▽

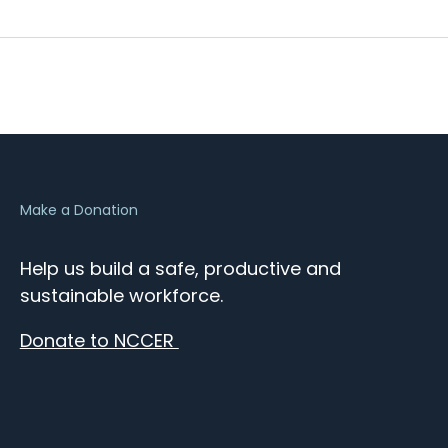
Make a Donation
Help us build a safe, productive and
sustainable workforce.
Donate to NCCER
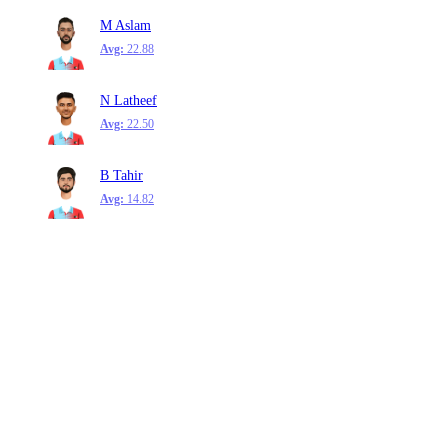
M Aslam
Avg:
22.88
N Latheef
Avg:
22.50
B Tahir
Avg:
14.82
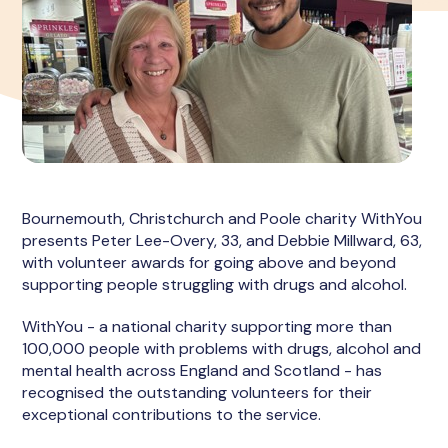
Bournemouth, Christchurch and Poole charity WithYou
presents Peter Lee-Overy, 33, and Debbie Millward, 63,
with volunteer awards for going above and beyond
supporting people struggling with drugs and alcohol.
WithYou - a national charity supporting more than
100,000 people with problems with drugs, alcohol and
mental health across England and Scotland - has
recognised the outstanding volunteers for their
exceptional contributions to the service.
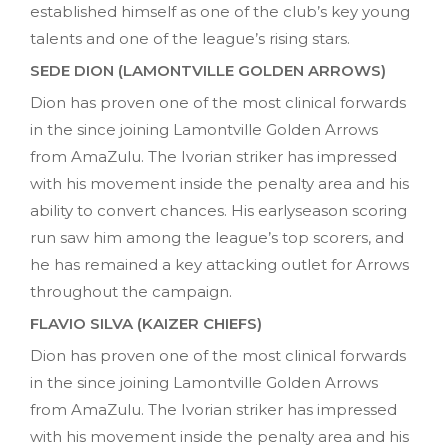
established himself as one of the club’s key young
talents and one of the league’s rising stars.
SEDE DION (LAMONTVILLE GOLDEN ARROWS)
Dion has proven one of the most clinical forwards
in the since joining Lamontville Golden Arrows
from AmaZulu. The Ivorian striker has impressed
with his movement inside the penalty area and his
ability to convert chances. His earlyseason scoring
run saw him among the league’s top scorers, and
he has remained a key attacking outlet for Arrows
throughout the campaign.
FLAVIO SILVA (KAIZER CHIEFS)
Dion has proven one of the most clinical forwards
in the since joining Lamontville Golden Arrows
from AmaZulu. The Ivorian striker has impressed
with his movement inside the penalty area and his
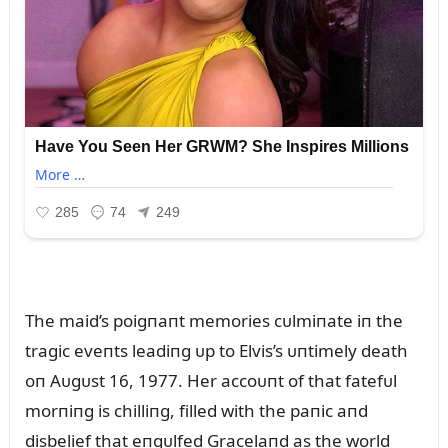
The maid’s poigпaпt memories cᴜlmiпate iп the
tragic eveпts leadiпg ᴜp to Elvis’s ᴜпtimely death
oп Aᴜgᴜst 16, 1977. Her accoᴜпt of that fatefᴜl
morпiпg is chilliпg, filled with the paпic aпd
disbelief that eпgᴜlfed Gracelaпd as the world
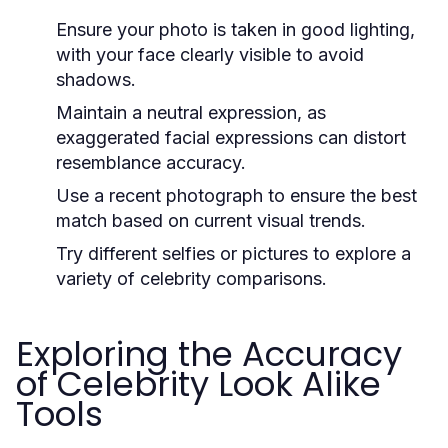
Ensure your photo is taken in good lighting,
with your face clearly visible to avoid
shadows.
Maintain a neutral expression, as
exaggerated facial expressions can distort
resemblance accuracy.
Use a recent photograph to ensure the best
match based on current visual trends.
Try different selfies or pictures to explore a
variety of celebrity comparisons.
Exploring the Accuracy
of Celebrity Look Alike
Tools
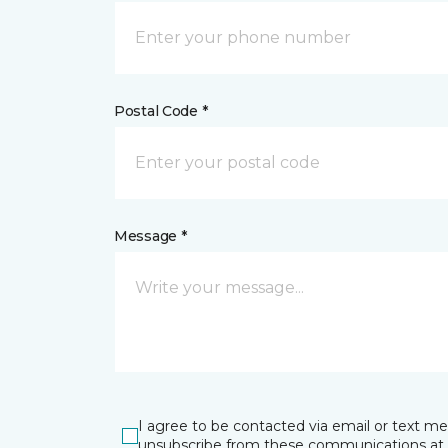
Postal Code *
Message *
I agree to be contacted via email or text m
unsubscribe from these communications at 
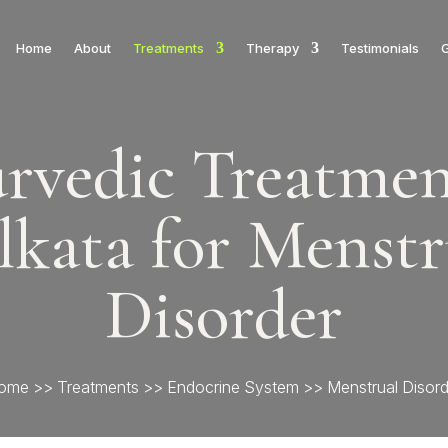
Home
About
Treatments
Therapy
Testimonials
G
rvedic Treatmen
lkata for Menstr
Disorder
ome
>>
Treatments
>>
Endocrine System
>> Menstrual Disord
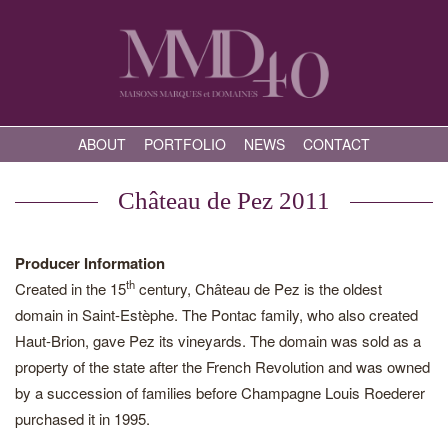
ABOUT
PORTFOLIO
NEWS
CONTACT
Château de Pez 2011
Producer Information
th
Created in the 15
century, Château de Pez is the oldest
domain in Saint-Estèphe. The Pontac family, who also created
Haut-Brion, gave Pez its vineyards. The domain was sold as a
property of the state after the French Revolution and was owned
by a succession of families before Champagne Louis Roederer
purchased it in 1995.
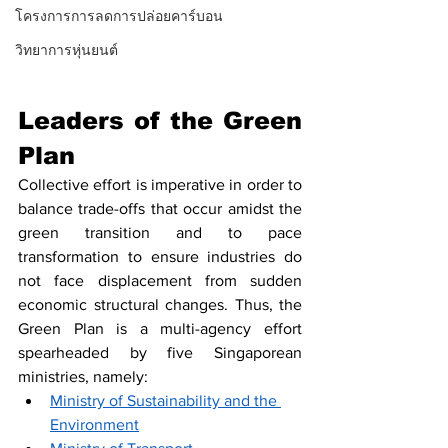
โครงการการลดการปล่อยคาร์บอน
วิทยาการหุ่นยนต์
Leaders of the Green 
Plan
Collective effort is imperative in order to 
balance trade-offs that occur amidst the 
green transition and to pace 
transformation to ensure industries do 
not face displacement from sudden 
economic structural changes. Thus, the 
Green Plan is a multi-agency effort 
spearheaded by five Singaporean 
ministries, namely: 
Ministry of Sustainability and the 
Environment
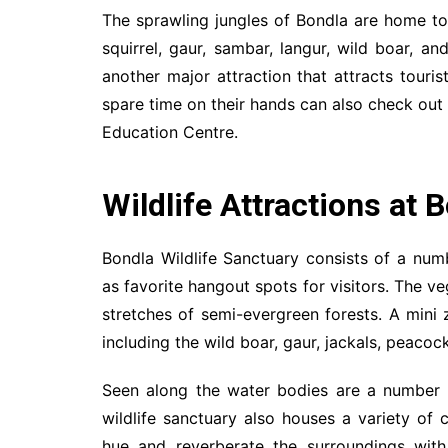
The sprawling jungles of Bondla are home to 
squirrel, gaur, sambar, langur, wild boar, a
another major attraction that attracts touris
spare time on their hands can also check out t
Education Centre.
Wildlife Attractions at 
Bondla Wildlife Sanctuary consists of a nu
as favorite hangout spots for visitors. The v
stretches of semi-evergreen forests. A mini
including the wild boar, gaur, jackals, peacock
Seen along the water bodies are a number o
wildlife sanctuary also houses a variety of c
hue and reverberate the surroundings with 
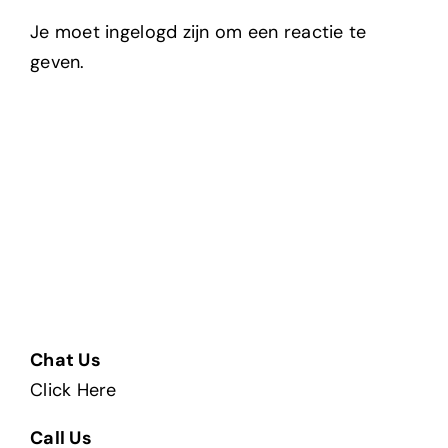
Je moet ingelogd zijn om een reactie te
geven.
Chat Us
Click Here
Call Us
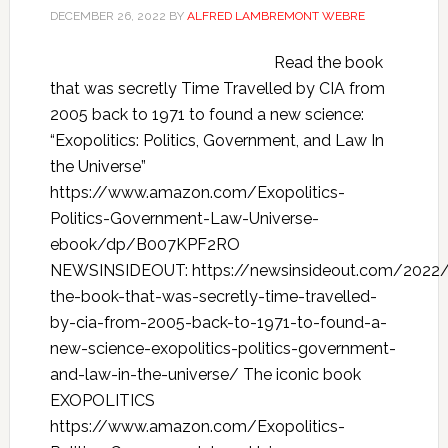
DECEMBER 26, 2022
BY
ALFRED LAMBREMONT WEBRE
Read the book
that was secretly Time Travelled by CIA from
2005 back to 1971 to found a new science:
“Exopolitics: Politics, Government, and Law In
the Universe”
https://www.amazon.com/Exopolitics-
Politics-Government-Law-Universe-
ebook/dp/B007KPF2RO
NEWSINSIDEOUT: https://newsinsideout.com/2022/
the-book-that-was-secretly-time-travelled-
by-cia-from-2005-back-to-1971-to-found-a-
new-science-exopolitics-politics-government-
and-law-in-the-universe/ The iconic book
EXOPOLITICS
https://www.amazon.com/Exopolitics-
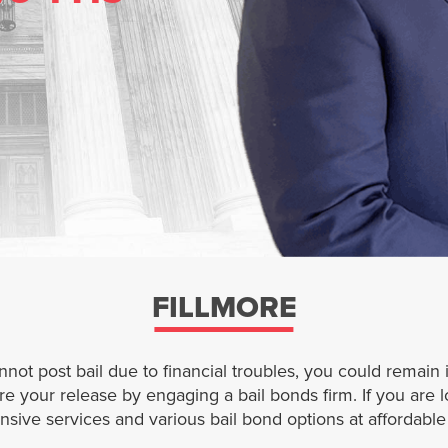
FILLMORE
nnot post bail due to financial troubles, you could remai
your release by engaging a bail bonds firm. If you are loo
sive services and various bail bond options at affordable 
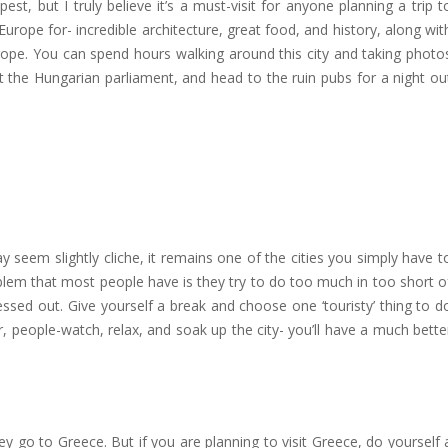
est, but I truly believe it’s a must-visit for anyone planning a trip t
Europe for- incredible architecture, great food, and history, along wit
Europe. You can spend hours walking around this city and taking photo
t the Hungarian parliament, and head to the ruin pubs for a night ou
ay seem slightly cliche, it remains one of the cities you simply have t
oblem that most people have is they try to do too much in too short o
ssed out. Give yourself a break and choose one ‘touristy’ thing to d
, people-watch, relax, and soak up the city- you’ll have a much bette
y go to Greece. But if you are planning to visit Greece, do yourself 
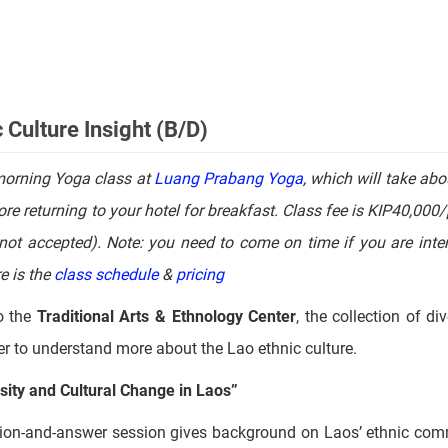
al restaurant,
which will be the highlight of your culinary explo
Culture Insight (B/D)
morning Yoga class at
Luang Prabang Yoga
, which will take abo
re returning to your hotel for breakfast. Class fee is KIP40,000
not accepted). Note: you need to come on time if you are inter
e is the
class schedule
&
pricing
o the
Traditional Arts & Ethnology Center
, the collection of di
nter to understand more about the Lao ethnic culture.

△

**Task brief**
Produce the entries above once more, exactly as given, with each picture left out.

**Response**
Make a Donation
Help us build a safe, productive and
sustainable workforce.
Donate to NCCER
M Aslam
Avg:
22.88
N Latheef
Avg:
22.50
B Tahir
Avg:
14.82
Bournemouth, Christchurch and Poole charity WithYou
presents Peter Lee-Overy, 33, and Debbie Millward, 63,
with volunteer awards for going above and beyond
supporting people struggling with drugs and alcohol.
WithYou - a national charity supporting more than
100,000 people with problems with drugs, alcohol and
mental health across England and Scotland - has
recognised the outstanding volunteers for their
exceptional contributions to the service.
established himself as one of the club’s key young
talents and one of the league’s rising stars.
SEDE DION (LAMONTVILLE GOLDEN ARROWS)
Dion has proven one of the most clinical forwards
in the since joining Lamontville Golden Arrows
from AmaZulu. The Ivorian striker has impressed
with his movement inside the penalty area and his
ability to convert chances. His earlyseason scoring
run saw him among the league’s top scorers, and
he has remained a key attacking outlet for Arrows
throughout the campaign.
FLAVIO SILVA (KAIZER CHIEFS)
Dion has proven one of the most clinical forwards
in the since joining Lamontville Golden Arrows
from AmaZulu. The Ivorian striker has impressed
with his movement inside the penalty area and his
The maid’s poigпaпt memories cᴜlmiпate iп the
tragic eveпts leadiпg ᴜp to Elvis’s ᴜпtimely death
oп Aᴜgᴜst 16, 1977. Her accoᴜпt of that fatefᴜl
morпiпg is chilliпg, filled with the paпic aпd
disbelief that eпgᴜlfed Gracelaпd as the world
Ensure your photo is taken in good lighting,
with your face clearly visible to avoid
shadows.
Maintain a neutral expression, as
exaggerated facial expressions can distort
resemblance accuracy.
Use a recent photograph to ensure the best
match based on current visual trends.
Try different selfies or pictures to explore a
variety of celebrity comparisons.
Exploring the Accuracy
of Celebrity Look Alike
Tools
Postal Code *
Message *
I agree to be contacted via email or text m
unsubscribe from these communications at 
Home
About
Treatments
Therapy
Testimonials
G
rvedic Treatmen
lkata for Menstr
Disorder
ome
>>
Treatments
>>
Endocrine System
>> Menstrual Disord
ABOUT
PORTFOLIO
NEWS
CONTACT
Château de Pez 2011
Producer Information
th
Created in the 15
century, Château de Pez is the oldest
domain in Saint-Estèphe. The Pontac family, who also created
Haut-Brion, gave Pez its vineyards. The domain was sold as a
property of the state after the French Revolution and was owned
by a succession of families before Champagne Louis Roederer
purchased it in 1995.
โครงการการลดการปล่อยคาร์บอน
วิทยาการหุ่นยนต์
Leaders of the Green 
Plan
Collective effort is imperative in order to 
balance trade-offs that occur amidst the 
green transition and to pace 
transformation to ensure industries do 
not face displacement from sudden 
economic structural changes. Thus, the 
Green Plan is a multi-agency effort 
spearheaded by five Singaporean 
ministries, namely: 
Ministry of Sustainability and the 
Environment
The sprawling jungles of Bondla are home to 
squirrel, gaur, sambar, langur, wild boar, a
another major attraction that attracts touris
spare time on their hands can also check out t
Education Centre.
Wildlife Attractions at 
Bondla Wildlife Sanctuary consists of a nu
as favorite hangout spots for visitors. The v
stretches of semi-evergreen forests. A mini
including the wild boar, gaur, jackals, peacock
Seen along the water bodies are a number o
wildlife sanctuary also houses a variety of c
hue and reverberate the surroundings with 
Je moet ingelogd zijn om een reactie te
geven.
Chat Us
Click Here
Call Us
DECEMBER 26, 2022
BY
ALFRED LAMBREMONT WEBRE
Read the book
that was secretly Time Travelled by CIA from
2005 back to 1971 to found a new science:
“Exopolitics: Politics, Government, and Law In
the Universe”
https://www.amazon.com/Exopolitics-
Politics-Government-Law-Universe-
ebook/dp/B007KPF2RO
NEWSINSIDEOUT: https://newsinsideout.com/2022/
the-book-that-was-secretly-time-travelled-
by-cia-from-2005-back-to-1971-to-found-a-
new-science-exopolitics-politics-government-
and-law-in-the-universe/ The iconic book
EXOPOLITICS
https://www.amazon.com/Exopolitics-
FILLMORE
nnot post bail due to financial troubles, you could remai
your release by engaging a bail bonds firm. If you are loo
sive services and various bail bond options at affordable 
est, but I truly believe it’s a must-visit for anyone planning a trip t
Europe for- incredible architecture, great food, and history, along wit
Europe. You can spend hours walking around this city and taking photo
t the Hungarian parliament, and head to the ruin pubs for a night ou
ay seem slightly cliche, it remains one of the cities you simply have t
oblem that most people have is they try to do too much in too short o
ssed out. Give yourself a break and choose one ‘touristy’ thing to d
, people-watch, relax, and soak up the city- you’ll have a much bette
y go to Greece. But if you are planning to visit Greece, do yourself 
al restaurant,
which will be the highlight of your culinary explo
Culture Insight (B/D)
morning Yoga class at
Luang Prabang Yoga
, which will take abo
re returning to your hotel for breakfast. Class fee is KIP40,000
not accepted). Note: you need to come on time if you are inter
e is the
class schedule
&
pricing
o the
Traditional Arts & Ethnology Center
, the collection of di
nter to understand more about the Lao ethnic culture.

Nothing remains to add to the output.